PROVIDED PASSAGE:
▼▼▼
The VHS recorder was once the only way to record TV - or watch films in the comfort of your living room.

What is 'bit rot' and is Vint Cerf right to be worried?

This article is more than 9 years old
Samuel Gibbs

Being able to access digital content in the coming decades could be less of an issue than one of the ‘fathers of the internet’ has implied.

Vint Cerf, Google’s vice-president and one of the fathers of the internet, has warned that “bit rot” could lead to a “forgotten century” as our masses of digital files are lost to progress and become unreadable as technology evolves.

Cerf said that the applications to read files are being lost because they will no longer run on newer computers, rendering some files unintelligible and the data, memories and important happenings they contain lost to future generations.

But is this really a problem, and if so, what is the solution?

An age-old problem

Loss of important memories and content is not a new problem. Since the inception of video, recorded memories have been lost because the equipment to play them has either broken or been lost.

The VHS tape is a good example. Many people may still have family movies recorded on tape. While they are still likely to works if kept away from magnets, when was the last time you saw a VHS tape player, or even a TV with a scart socket to take the video input?

This loss of machines capable of playing back our recorded memories is essentially what Cerf is talking about in a digital, file-driven age. But what his comments fail to take into account is that once safely archived, files are a lot easier to play back decades later than something physical that needs a specific machine.

What is ‘bit rot’?

What Cerf coined as “bit rot” is a process by which the mechanisms for accessing a digital file are lost, rending that file useless junk. A big part of the problem is the use of closed file formats that require specific software to read those files.

If, for instance, you have memoirs written over the last decade stored in a Microsoft Office .doc file from Word or a similar program, that file is easily readable today with a multitude of programs - not all of them made by Microsoft. But the .doc file is a proprietary file format made and licensed by Microsoft.

In 1985, not even Bill Gates knew that computers would not feature 5.25 inch floppy disk drives forever. Photograph: Deborah Feingold/Corbis

Should Microsoft choose to stop supporting it and prevented other software from using the format, all those documents would be unreadable once the last version of the old software that could read them no longer runs on newer computers.

That is the danger of closed, proprietary formats and something consumers should be aware of. However, it is much less of an issue for most people because the majority of the content they collect as they move through life will be documented in widely supported, more open formats.
▲▲▲
INFORMATION SUPPLIED:
▼▼▼
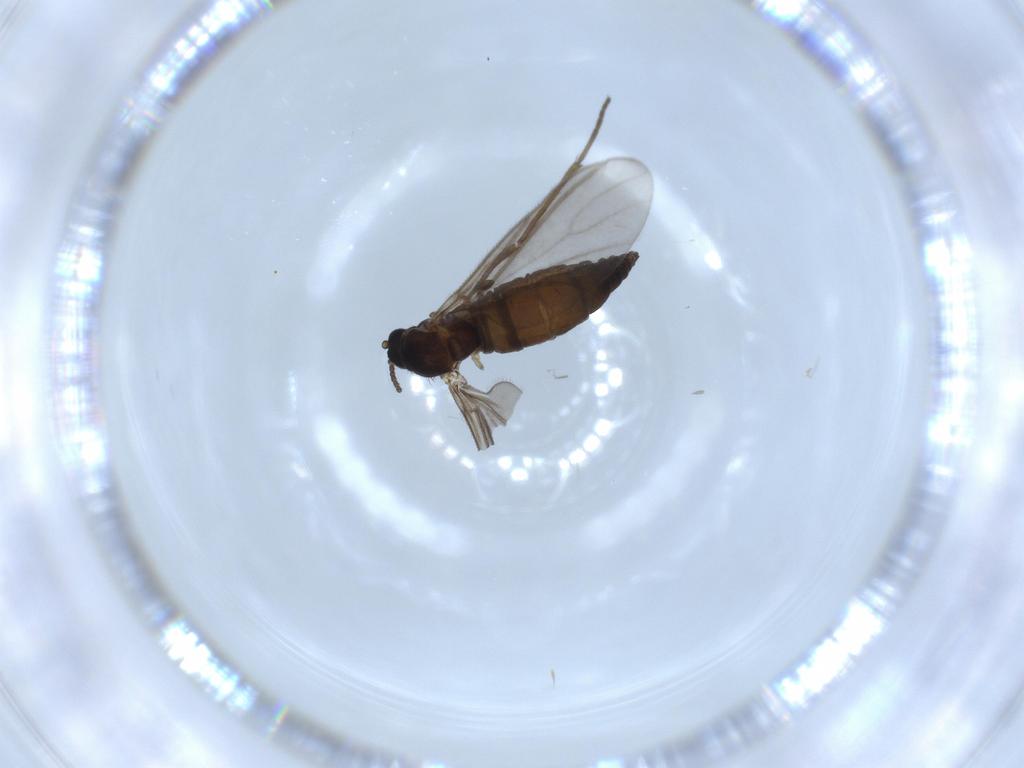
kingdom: Animalia
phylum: Arthropoda
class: Insecta
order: Diptera
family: Sciaridae
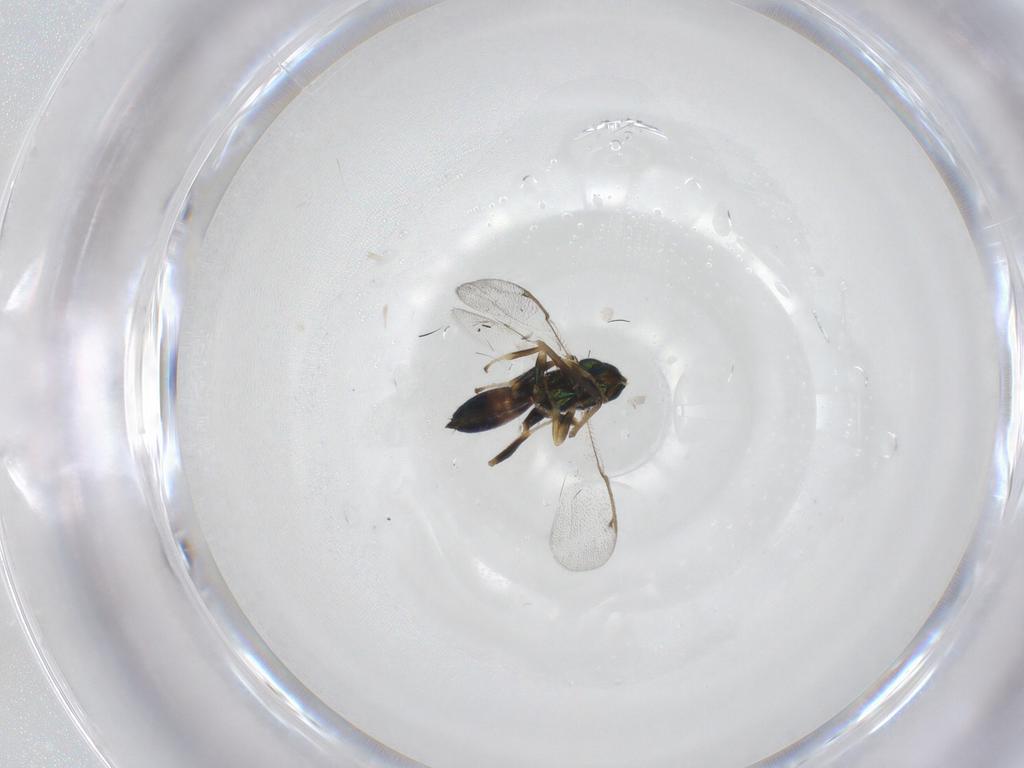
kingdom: Animalia
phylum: Arthropoda
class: Insecta
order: Hymenoptera
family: Torymidae
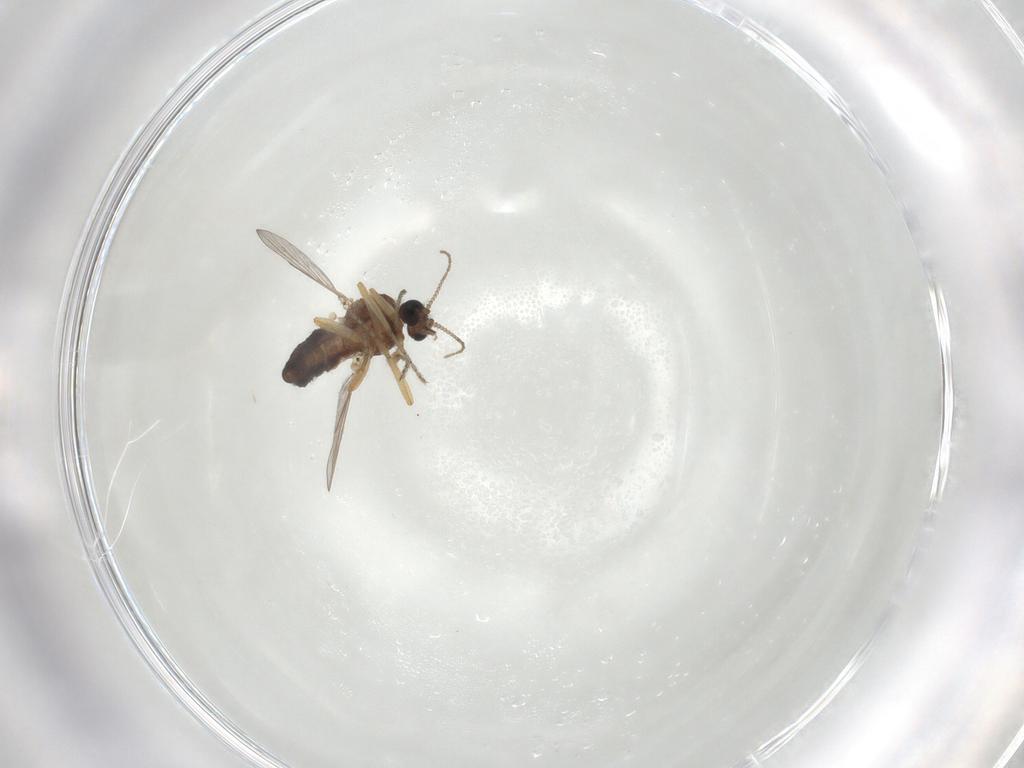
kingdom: Animalia
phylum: Arthropoda
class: Insecta
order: Diptera
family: Ceratopogonidae
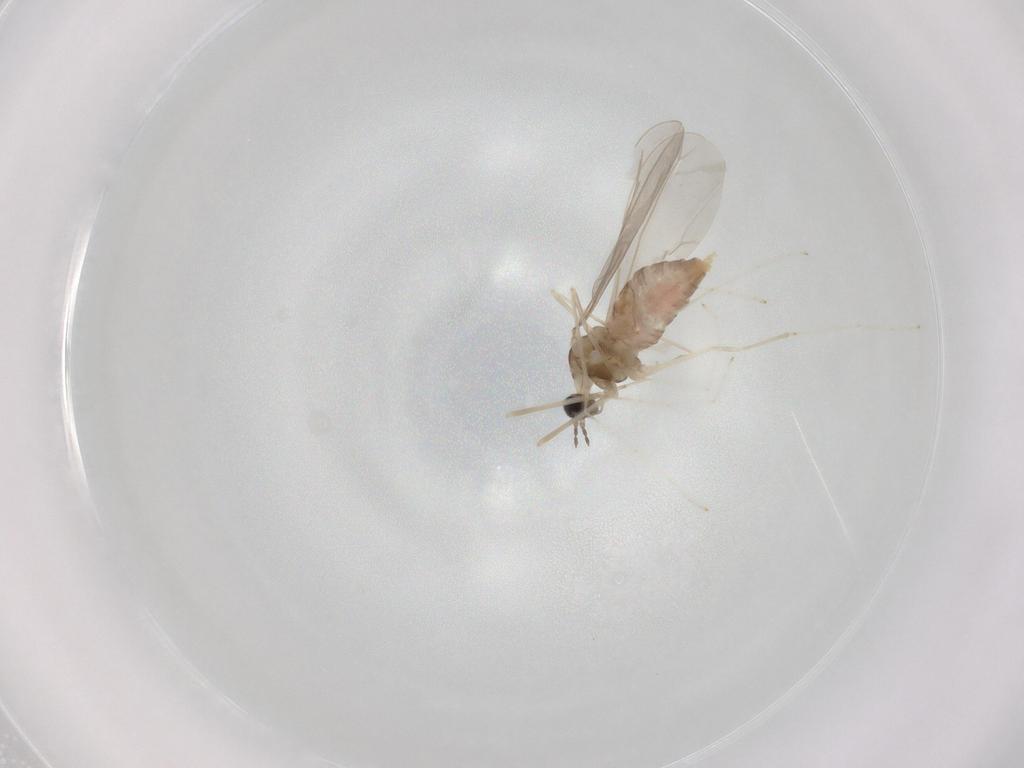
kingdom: Animalia
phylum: Arthropoda
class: Insecta
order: Diptera
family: Cecidomyiidae
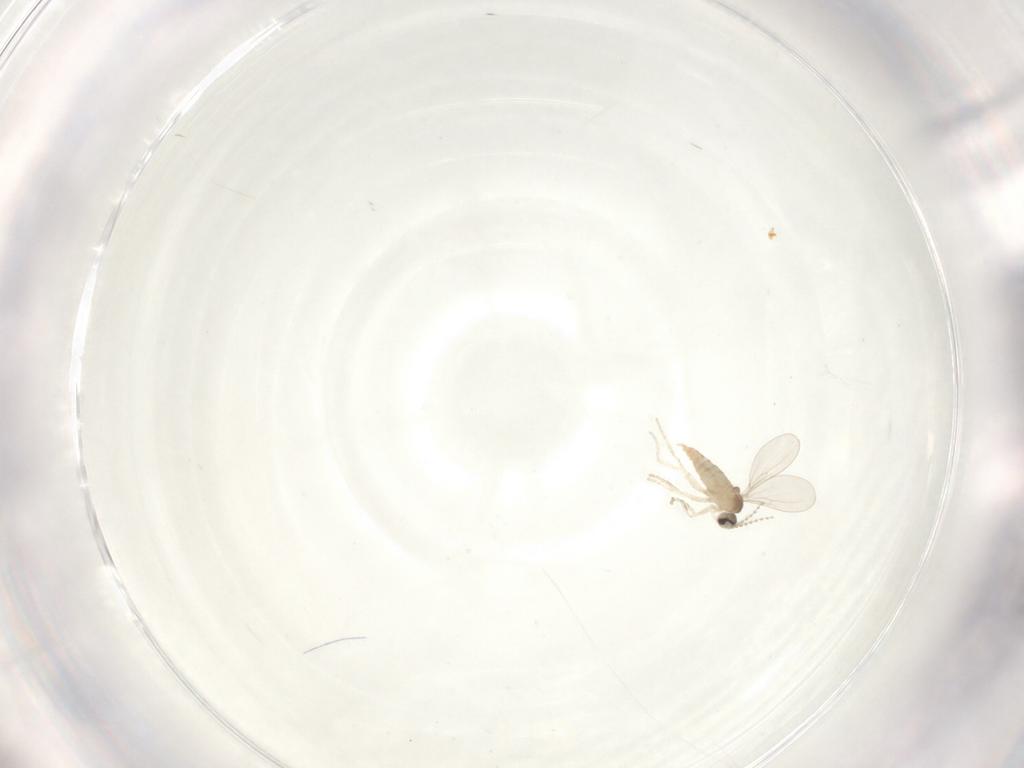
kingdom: Animalia
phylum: Arthropoda
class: Insecta
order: Diptera
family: Cecidomyiidae
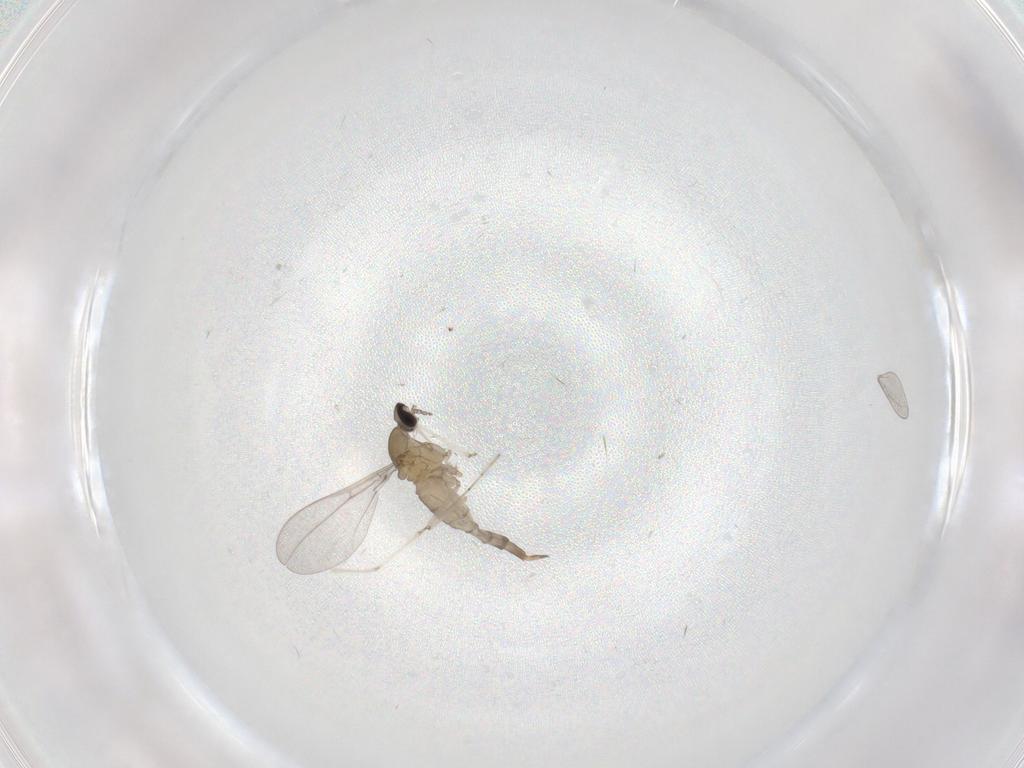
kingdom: Animalia
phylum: Arthropoda
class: Insecta
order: Diptera
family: Cecidomyiidae
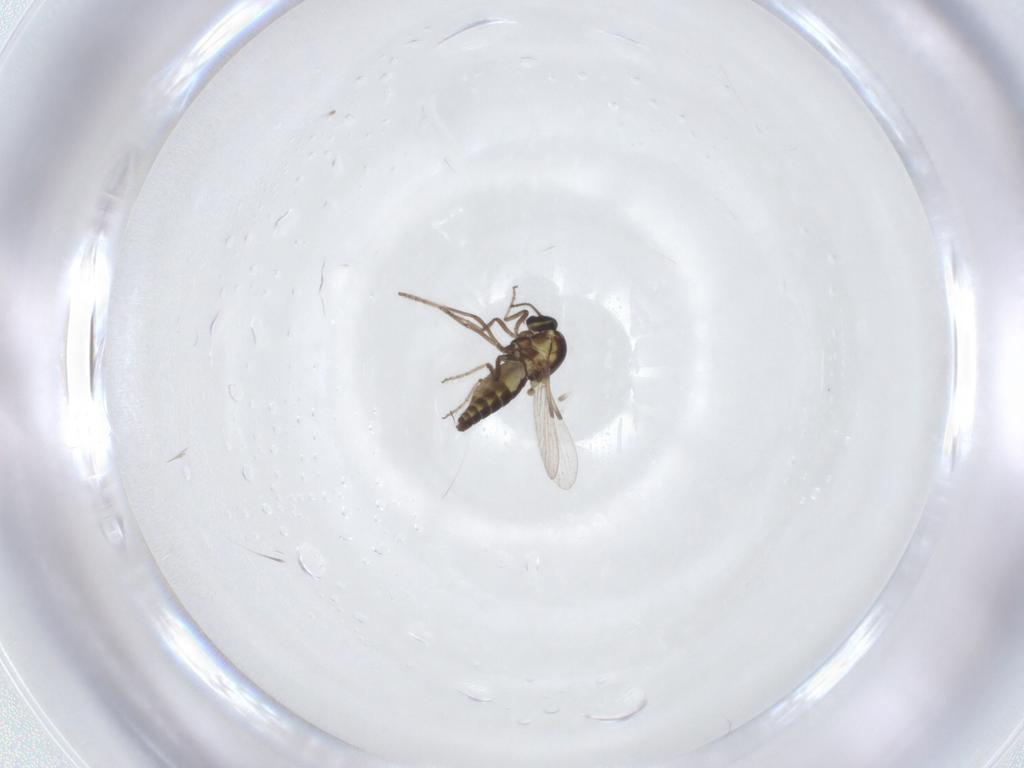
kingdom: Animalia
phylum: Arthropoda
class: Insecta
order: Diptera
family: Ceratopogonidae
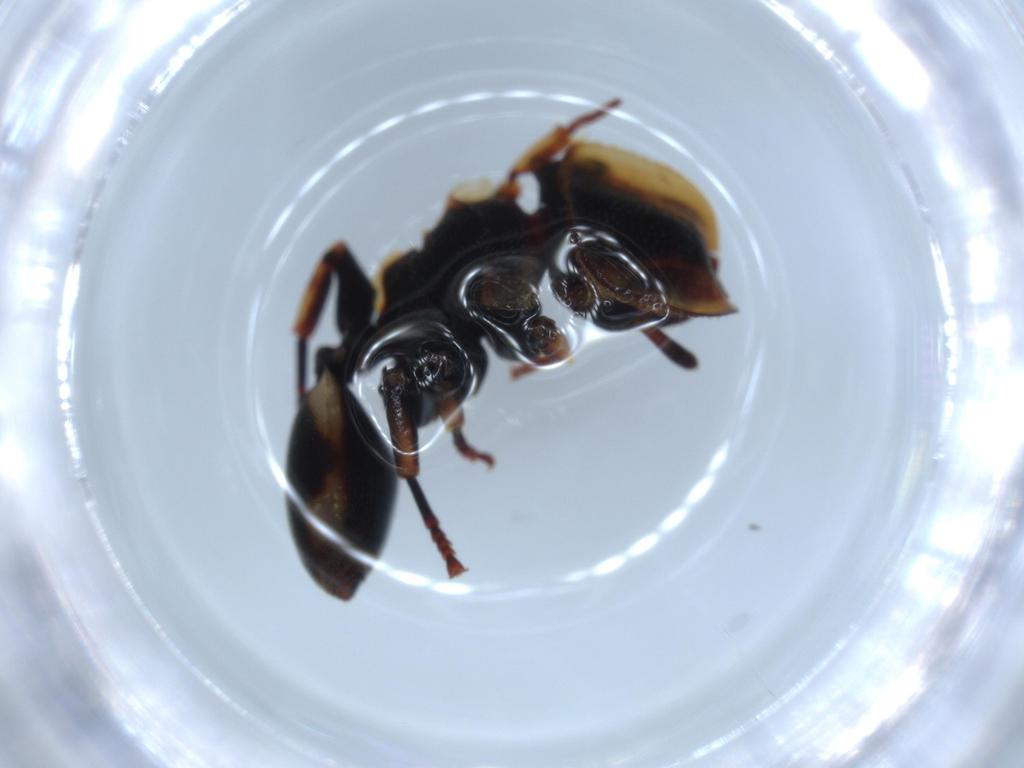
▲▲▲
WHAT IS ASKED:
a. Condense the paragraph of the bit rot article beginning "If, for instance, you have memoirs" into a short bulleted list that keeps its main facts.
b. According to the bit rot article, who coined the term "bit rot"?
c. Carry the bit rot article forward from its final sentence.

WRITTEN ANSWERS:
a.
- Memoirs written over the last decade might be stored in a Microsoft Office .doc file from Word or a similar program.
- Such a file is easily readable today with many programs, not all of them made by Microsoft.
- The .doc format is proprietary, made and licensed by Microsoft.

b. Vint Cerf, Google's vice-president and one of the fathers of the internet.

c.
Photos, videos, emails and text documents

Photos, for instance, are invariably stored as jpeg files. Any image application worth using today supports jpeg files and that is highly unlikely to change for the foreseeable future.

Even if new, improved image formats are adopted, hundreds of applications will still be able to access jpegs.

A similar situation exists for video files. The current video standards, although relying on patented technology, are open and available to use in any program should developers see fit. Licensing fees may apply for some programs, but because the video format is standardised and not tied to one company, applications will be able to play those video files for decades.

Email, text documents and other simpler file formats consumers use beyond the Microsoft office files are also less likely to suffer from bit rot. One issue they may face is that the majority of documents and media stored online are locked on company servers. Some like Facebook and Google allow users to export those files, but there may come a time when those companies fold and with them go a user’s digital memories.

The bigger issues with digital files stored locally are faced by institutions rather than individuals.

Many organisations, from government and council services to small business and multinational conglomerates, all use proprietary software to create and their documents. It is these files, when archived for posterity, that could become an issue as the software that created them is no longer supported and the computer systems that ran them need to be replaced.

What can be done?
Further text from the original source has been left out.